This weekend I took a truckload of my mother’s junk to the Falmouth town dump. Inside the gate is a Quonset hut with a sign saying “Pick of the Litter.” You can leave stuff that has a second life there. I had a bunch of plastic bins, a kid’s rocking chair, and a stag head whose taxidermy had come apart at the seams. Also two cots. As I came up, a woman came over to ask for the rocking chair. Then a guy wanted the deer head. Said he’d never shot a buck. I saw a few families standing near the hut, waiting to land on the cots. But shy, ashamed.
I didn’t see any signs of want, hanging out in the scientific community my parents go to. People seemed to be leading their good lives, undisturbed. Driving out of town I saw a line of SUVs trying to get in.
I know the gas prices are kicking a lot of people in the behind. And I don’t like filling my heating oil tank for $1000 a pop, I’m going to keep the heat down even more this winter. My grocery bills are way high. But I sense the atmosphere of hard times more than I experience it personally; I have to admit I’m not that hurt by the gas prices.

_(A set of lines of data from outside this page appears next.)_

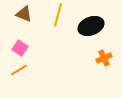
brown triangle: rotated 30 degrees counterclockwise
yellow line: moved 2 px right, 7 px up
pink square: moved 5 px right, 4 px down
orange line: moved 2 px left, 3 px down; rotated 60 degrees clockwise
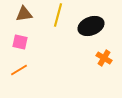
brown triangle: rotated 30 degrees counterclockwise
pink square: moved 6 px up; rotated 21 degrees counterclockwise
orange cross: rotated 35 degrees counterclockwise
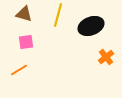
brown triangle: rotated 24 degrees clockwise
pink square: moved 6 px right; rotated 21 degrees counterclockwise
orange cross: moved 2 px right, 1 px up; rotated 21 degrees clockwise
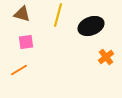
brown triangle: moved 2 px left
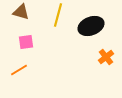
brown triangle: moved 1 px left, 2 px up
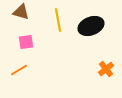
yellow line: moved 5 px down; rotated 25 degrees counterclockwise
orange cross: moved 12 px down
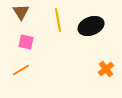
brown triangle: rotated 42 degrees clockwise
pink square: rotated 21 degrees clockwise
orange line: moved 2 px right
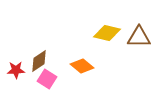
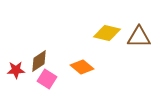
orange diamond: moved 1 px down
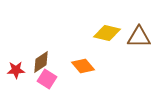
brown diamond: moved 2 px right, 1 px down
orange diamond: moved 1 px right, 1 px up; rotated 10 degrees clockwise
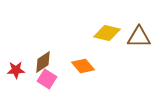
brown diamond: moved 2 px right
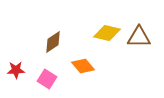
brown diamond: moved 10 px right, 20 px up
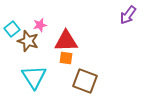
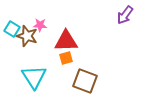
purple arrow: moved 3 px left
pink star: rotated 16 degrees clockwise
cyan square: rotated 21 degrees counterclockwise
brown star: moved 1 px left, 5 px up
orange square: rotated 24 degrees counterclockwise
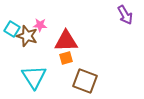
purple arrow: rotated 66 degrees counterclockwise
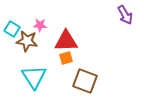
brown star: moved 5 px down; rotated 10 degrees counterclockwise
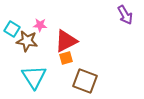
red triangle: rotated 25 degrees counterclockwise
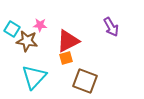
purple arrow: moved 14 px left, 12 px down
red triangle: moved 2 px right
cyan triangle: rotated 16 degrees clockwise
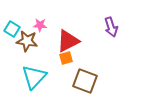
purple arrow: rotated 12 degrees clockwise
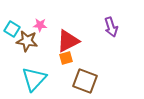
cyan triangle: moved 2 px down
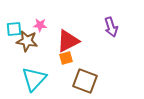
cyan square: moved 2 px right; rotated 35 degrees counterclockwise
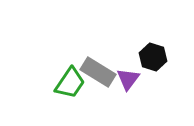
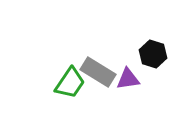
black hexagon: moved 3 px up
purple triangle: rotated 45 degrees clockwise
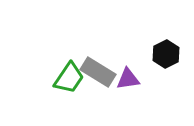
black hexagon: moved 13 px right; rotated 16 degrees clockwise
green trapezoid: moved 1 px left, 5 px up
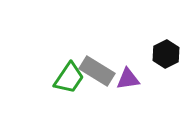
gray rectangle: moved 1 px left, 1 px up
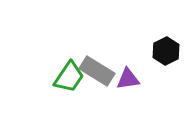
black hexagon: moved 3 px up
green trapezoid: moved 1 px up
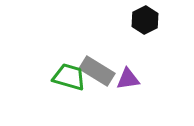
black hexagon: moved 21 px left, 31 px up
green trapezoid: rotated 108 degrees counterclockwise
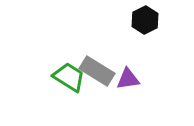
green trapezoid: rotated 16 degrees clockwise
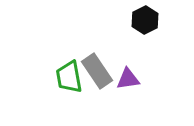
gray rectangle: rotated 24 degrees clockwise
green trapezoid: rotated 132 degrees counterclockwise
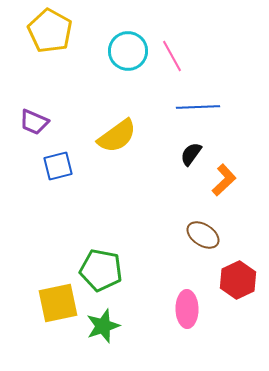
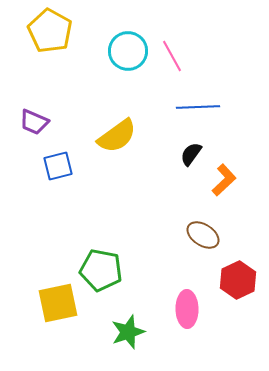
green star: moved 25 px right, 6 px down
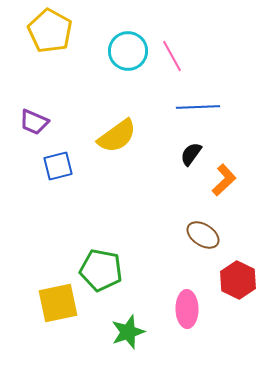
red hexagon: rotated 9 degrees counterclockwise
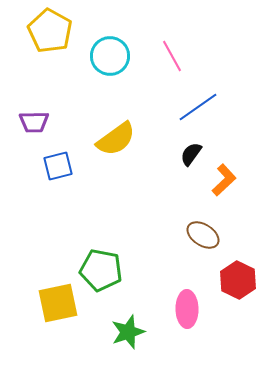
cyan circle: moved 18 px left, 5 px down
blue line: rotated 33 degrees counterclockwise
purple trapezoid: rotated 24 degrees counterclockwise
yellow semicircle: moved 1 px left, 3 px down
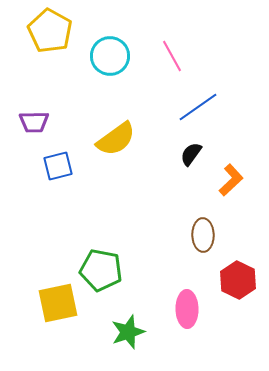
orange L-shape: moved 7 px right
brown ellipse: rotated 56 degrees clockwise
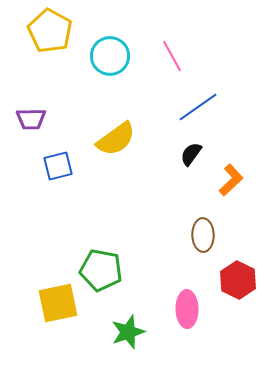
purple trapezoid: moved 3 px left, 3 px up
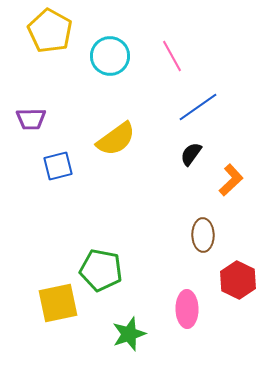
green star: moved 1 px right, 2 px down
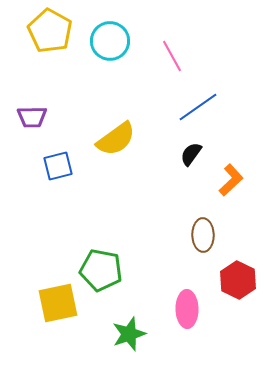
cyan circle: moved 15 px up
purple trapezoid: moved 1 px right, 2 px up
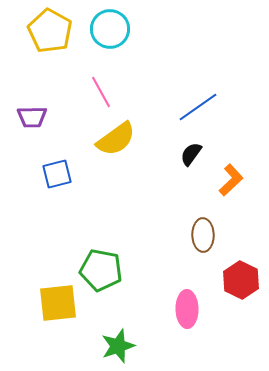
cyan circle: moved 12 px up
pink line: moved 71 px left, 36 px down
blue square: moved 1 px left, 8 px down
red hexagon: moved 3 px right
yellow square: rotated 6 degrees clockwise
green star: moved 11 px left, 12 px down
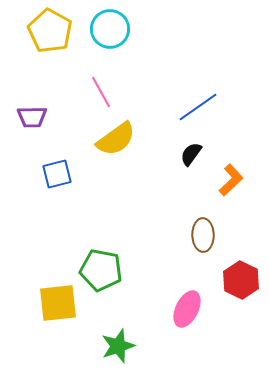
pink ellipse: rotated 27 degrees clockwise
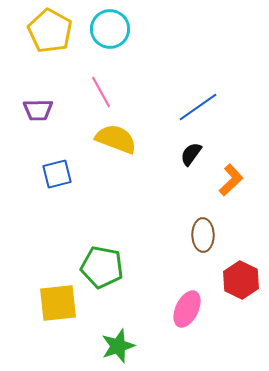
purple trapezoid: moved 6 px right, 7 px up
yellow semicircle: rotated 123 degrees counterclockwise
green pentagon: moved 1 px right, 3 px up
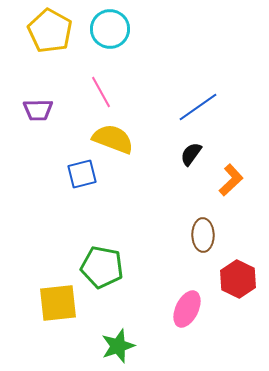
yellow semicircle: moved 3 px left
blue square: moved 25 px right
red hexagon: moved 3 px left, 1 px up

I’m not one of the people they do stories about on television. And I didn’t see any of those people on my vacation, till I got to Pick of the Litter. My wife’s good friend is in France right now, I’m planning a trip to the Mid East.

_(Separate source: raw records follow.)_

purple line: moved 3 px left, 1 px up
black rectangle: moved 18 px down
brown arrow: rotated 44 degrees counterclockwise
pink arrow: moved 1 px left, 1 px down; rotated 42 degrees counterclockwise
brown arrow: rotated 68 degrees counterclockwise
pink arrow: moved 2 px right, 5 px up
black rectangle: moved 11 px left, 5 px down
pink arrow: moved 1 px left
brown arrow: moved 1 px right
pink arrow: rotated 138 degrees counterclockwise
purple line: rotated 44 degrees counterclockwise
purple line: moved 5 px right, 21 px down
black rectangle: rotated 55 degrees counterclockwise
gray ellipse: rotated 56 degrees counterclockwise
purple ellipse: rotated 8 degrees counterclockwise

What’s the point? I sense that the big gulf between globalized rich and poor in our society is playing itself out in this economic crisis. The bad times are hurting the middle class, such as it is, the working class, on down. But a lot of people aren’t deeply affected–including most corporate journalists. I wish the networks would report on that. Who’s not getting hurt? How big is this class of which I’m a part? And isn’t it Obama’s base?